Comme l’année dernière, ce stage a été pensé et mené par Laure Rossi, comédienne et metteuse en scène, qui dirige la Compagnie Rouge / Esope, basée à Lourdes et qui travaille entre l’Occitane et Lyon. La compagnie a une branche professionnelle (Rouge) et une amatrice (Esope). Elle crée des spectacles mais a l’habitude de mener des actions culturelles auprès de divers publics (écoles, EHPAD, CIDFF)…

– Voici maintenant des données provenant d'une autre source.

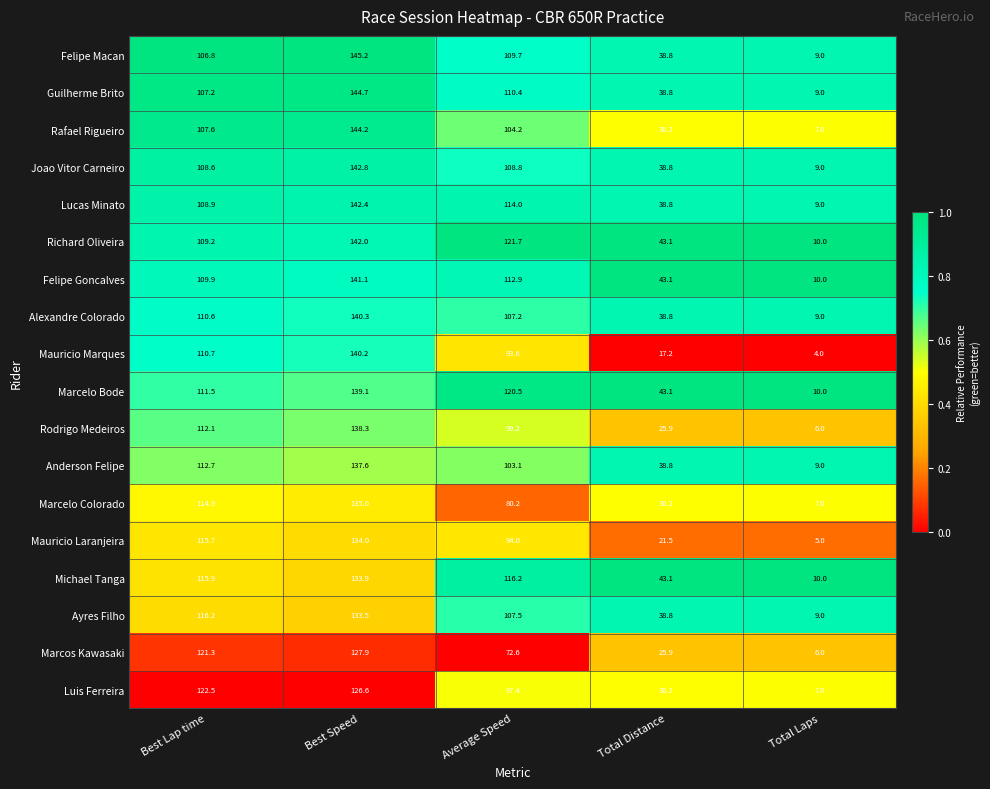

Which label corresponds to the smallest value in the chart?

Total Laps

Les six femmes qui ont accepté de participer à cette aventure ont traversé brillamment cette semaine. Une discussion, avant-tout : qu’attendez-vous de cette semaine ? de quoi voulez-vous parler sur scène ? êtes vous d’accord pour dire ceci, faire cela ? Toutes étaient d’accord pour traiter de ce sujet qui les réunissait ici et qui leur apparaissait comme une nécessité : les violences conjugales.

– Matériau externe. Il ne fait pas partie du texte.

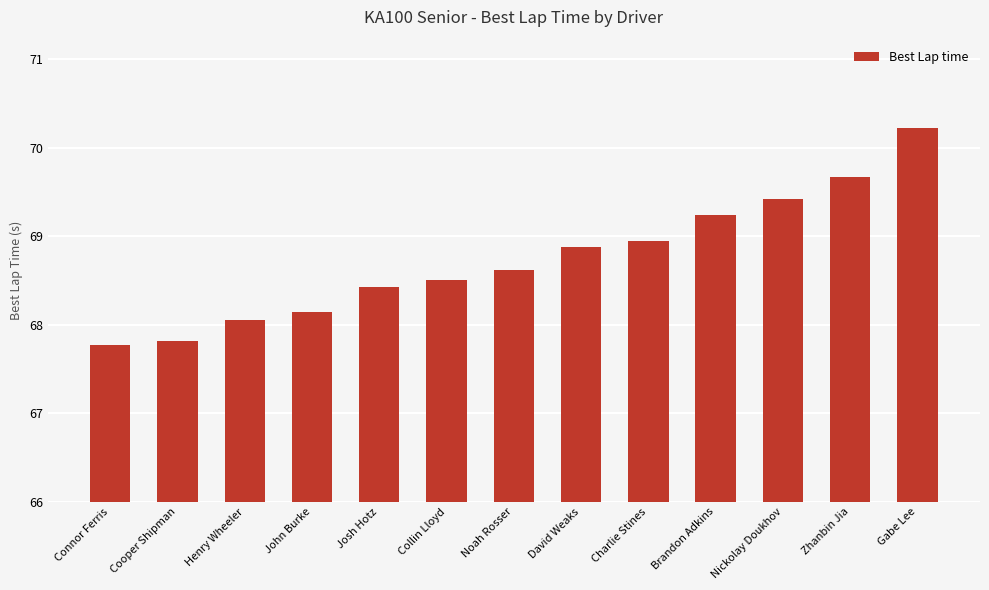

Count the number of categories in the chart.

13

Au moment d’entrer dans le travail : la peur, la fermeture, l’angoisse, les larmes. La fiction les protégeait, aucun élément biographique n’était attendu de leur part, mais les textes et les exercices leur tendaient un miroir. Mais quelque chose s’accrochait : « Non, on ne change pas. On doit parler de ça. Ça va aller. » Certaines ont pris plaisir à (re)jouer ces scènes pour expier, pour exploser, pour tout envoyer valser et reprendre le pouvoir, « pour de faux ».
Avec de l’écoute et de la joie à travailler, dans la semaine, les corps se sont détendus, les voix sont devenues amples, les liens-chaînes se sont défaits, les liens-tendres sont nés, les visages se sont ouverts. La forme imaginée par Laure ouvrait sur une deuxième partie plus lumineuse, sorore, collective. On voyait s’opérer une reconstruction de ces personnages, par le chant, la danse, la poésie, le rire, la choralité.